[Exercise text]:
BEGIN

Although U.S. Secretary of State Mike Pompeo said he and the Saudis agreed on holding every single person responsible for the murder of dissident journalist Jamal Khashoggi accountable, numerous human right organizations underscored that his statements were insufficient, leaving room for Riyadh to continue its crackdown on dissidents.
Following a meeting with Saudi King Salman and Crown Prince Mohammed bin Salman (MBS), Pompeo said Monday that "both acknowledge that this accountability needs to take place." Yet, many slammed Pompeo for not issuing further sanctions on Riyadh for its human rights violations and regarded his remarks as "a missed opportunity to deliver though message that Washington would not turn a blind eye to the trampling of civil liberties."
"They've made it clear they're going to stand behind MBS," Andrea Prasow of Human Rights Watch, told U.S.-based NBC News on Monday.

END

[Exercise requirements]:
1. In the article, why did human rights organizations consider Pompeo's statements insufficient?
2. According to the article, which organization does Andrea Prasow represent?
3. Please translate this sentence from the article into Spanish: "They've made it clear they're going to stand behind MBS," Andrea Prasow of Human Rights Watch, told U.S.-based NBC News on Monday.

[Information given]:
BEGIN

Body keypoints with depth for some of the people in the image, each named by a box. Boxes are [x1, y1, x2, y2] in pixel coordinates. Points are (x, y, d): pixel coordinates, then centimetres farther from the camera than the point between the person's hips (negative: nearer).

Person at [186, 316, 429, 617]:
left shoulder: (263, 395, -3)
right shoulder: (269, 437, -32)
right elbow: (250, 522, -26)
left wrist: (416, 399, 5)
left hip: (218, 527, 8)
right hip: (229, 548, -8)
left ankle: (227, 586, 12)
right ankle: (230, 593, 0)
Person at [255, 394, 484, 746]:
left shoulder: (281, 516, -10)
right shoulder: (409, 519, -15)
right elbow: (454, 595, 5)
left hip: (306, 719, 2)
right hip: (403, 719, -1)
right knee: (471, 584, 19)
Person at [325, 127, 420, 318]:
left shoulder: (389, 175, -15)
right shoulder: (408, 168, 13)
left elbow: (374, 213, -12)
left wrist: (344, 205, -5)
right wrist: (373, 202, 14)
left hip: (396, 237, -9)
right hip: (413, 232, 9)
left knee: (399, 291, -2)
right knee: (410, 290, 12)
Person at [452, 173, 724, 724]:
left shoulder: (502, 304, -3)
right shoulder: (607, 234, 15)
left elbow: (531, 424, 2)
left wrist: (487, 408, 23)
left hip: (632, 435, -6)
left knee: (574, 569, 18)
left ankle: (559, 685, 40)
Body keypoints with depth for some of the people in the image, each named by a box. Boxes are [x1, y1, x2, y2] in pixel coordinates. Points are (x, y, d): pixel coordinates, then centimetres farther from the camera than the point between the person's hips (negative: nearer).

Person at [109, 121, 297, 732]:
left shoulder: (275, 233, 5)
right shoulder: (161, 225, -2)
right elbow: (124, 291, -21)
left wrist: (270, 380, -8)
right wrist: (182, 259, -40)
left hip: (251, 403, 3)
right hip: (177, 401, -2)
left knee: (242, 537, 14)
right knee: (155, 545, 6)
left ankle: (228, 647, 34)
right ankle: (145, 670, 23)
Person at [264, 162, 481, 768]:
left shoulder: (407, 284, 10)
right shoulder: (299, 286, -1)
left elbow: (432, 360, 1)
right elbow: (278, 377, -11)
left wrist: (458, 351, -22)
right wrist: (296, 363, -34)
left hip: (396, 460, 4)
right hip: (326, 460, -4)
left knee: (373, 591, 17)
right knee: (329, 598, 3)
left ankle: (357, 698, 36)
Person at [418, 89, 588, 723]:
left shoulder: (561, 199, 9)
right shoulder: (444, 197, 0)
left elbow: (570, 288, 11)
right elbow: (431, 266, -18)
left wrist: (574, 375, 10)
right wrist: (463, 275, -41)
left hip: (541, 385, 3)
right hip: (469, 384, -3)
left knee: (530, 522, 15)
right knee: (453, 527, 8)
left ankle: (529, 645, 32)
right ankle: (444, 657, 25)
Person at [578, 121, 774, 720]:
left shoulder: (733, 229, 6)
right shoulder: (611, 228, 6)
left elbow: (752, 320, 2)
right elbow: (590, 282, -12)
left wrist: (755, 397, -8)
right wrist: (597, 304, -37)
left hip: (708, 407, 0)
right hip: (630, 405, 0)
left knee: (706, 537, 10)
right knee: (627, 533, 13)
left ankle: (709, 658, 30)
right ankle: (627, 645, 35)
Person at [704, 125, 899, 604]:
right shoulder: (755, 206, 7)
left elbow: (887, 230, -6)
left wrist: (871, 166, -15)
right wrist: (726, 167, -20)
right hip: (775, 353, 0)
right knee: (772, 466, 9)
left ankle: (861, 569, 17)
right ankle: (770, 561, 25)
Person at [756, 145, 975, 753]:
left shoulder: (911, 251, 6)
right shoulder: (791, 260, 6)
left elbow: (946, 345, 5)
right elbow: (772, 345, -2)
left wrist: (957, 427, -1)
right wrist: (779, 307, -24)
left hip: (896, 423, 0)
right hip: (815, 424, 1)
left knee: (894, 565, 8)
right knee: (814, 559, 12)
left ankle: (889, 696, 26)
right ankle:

END

[Solutions]:
1. They said his statements were insufficient because they left room for Riyadh to continue its crackdown on dissidents.

2. Human Rights Watch.

3. «Han dejado claro que van a respaldar a MBS», dijo Andrea Prasow, de Human Rights Watch, a la cadena estadounidense NBC News el lunes.